> Task prompt: How many lines of the records below contain the word "What"? Tally only matches with the same capitalization, and give the number alone.

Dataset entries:
--------

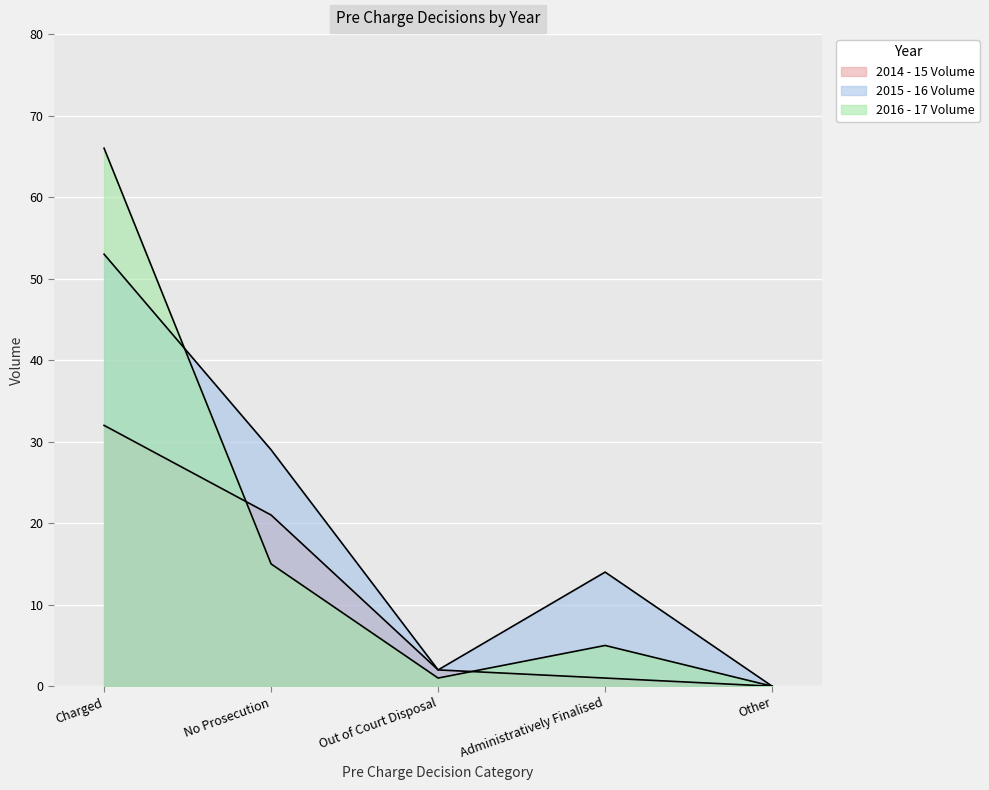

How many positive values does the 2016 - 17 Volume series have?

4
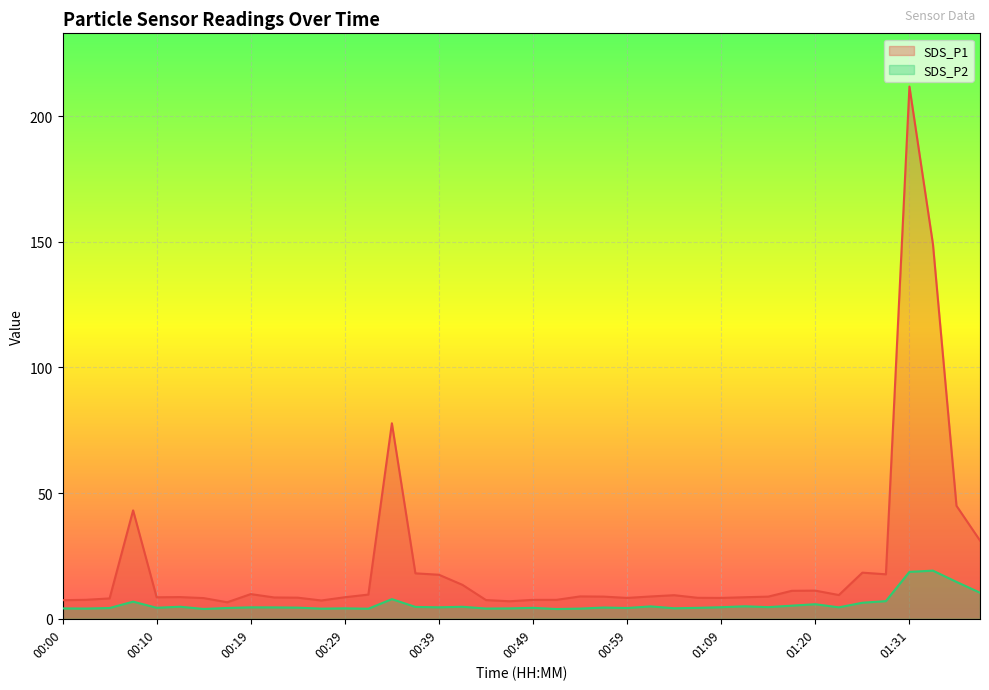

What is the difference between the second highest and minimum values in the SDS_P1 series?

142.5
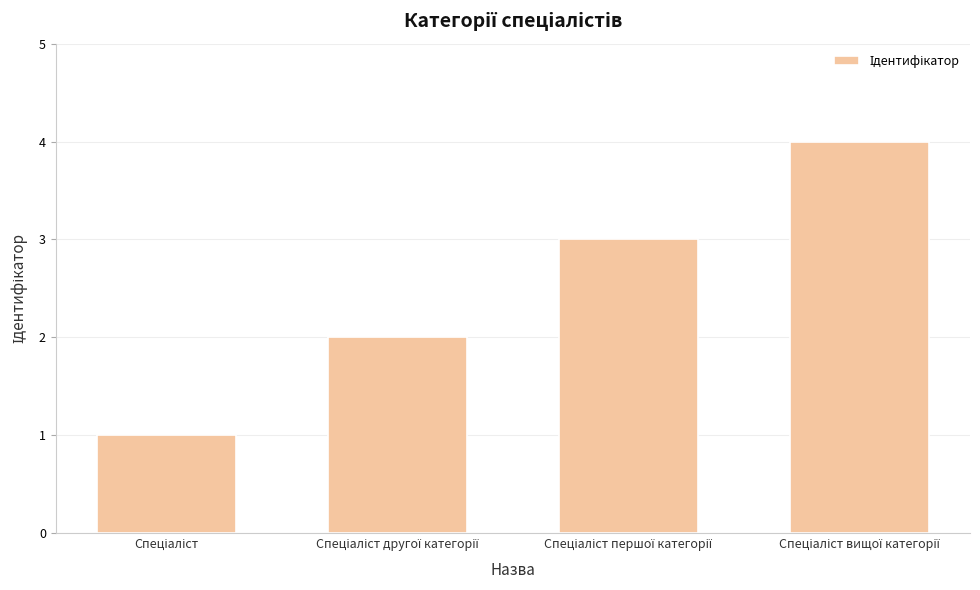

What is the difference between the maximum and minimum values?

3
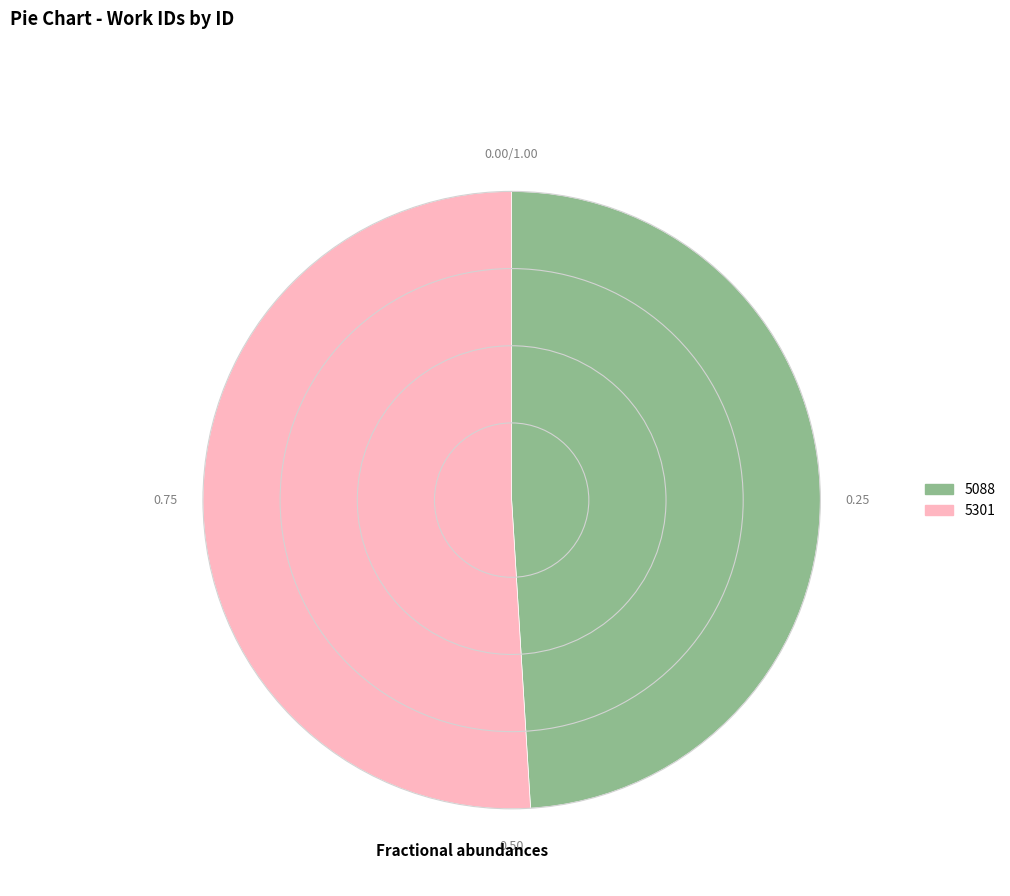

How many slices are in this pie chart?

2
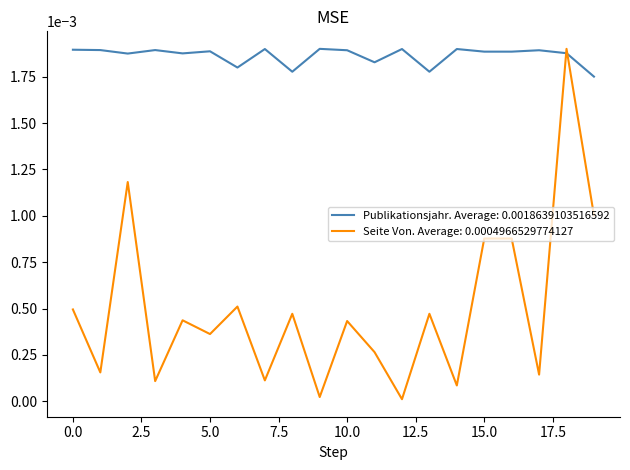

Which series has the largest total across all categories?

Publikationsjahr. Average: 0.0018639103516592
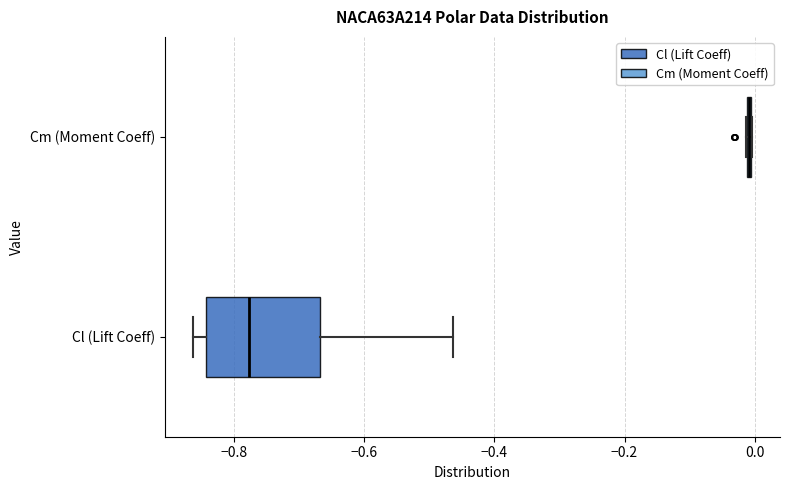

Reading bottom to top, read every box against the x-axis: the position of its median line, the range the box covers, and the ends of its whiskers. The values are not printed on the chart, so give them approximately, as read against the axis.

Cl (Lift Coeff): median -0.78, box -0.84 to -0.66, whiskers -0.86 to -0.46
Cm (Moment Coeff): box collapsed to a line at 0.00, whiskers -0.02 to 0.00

--------

> Solution to the problem: 2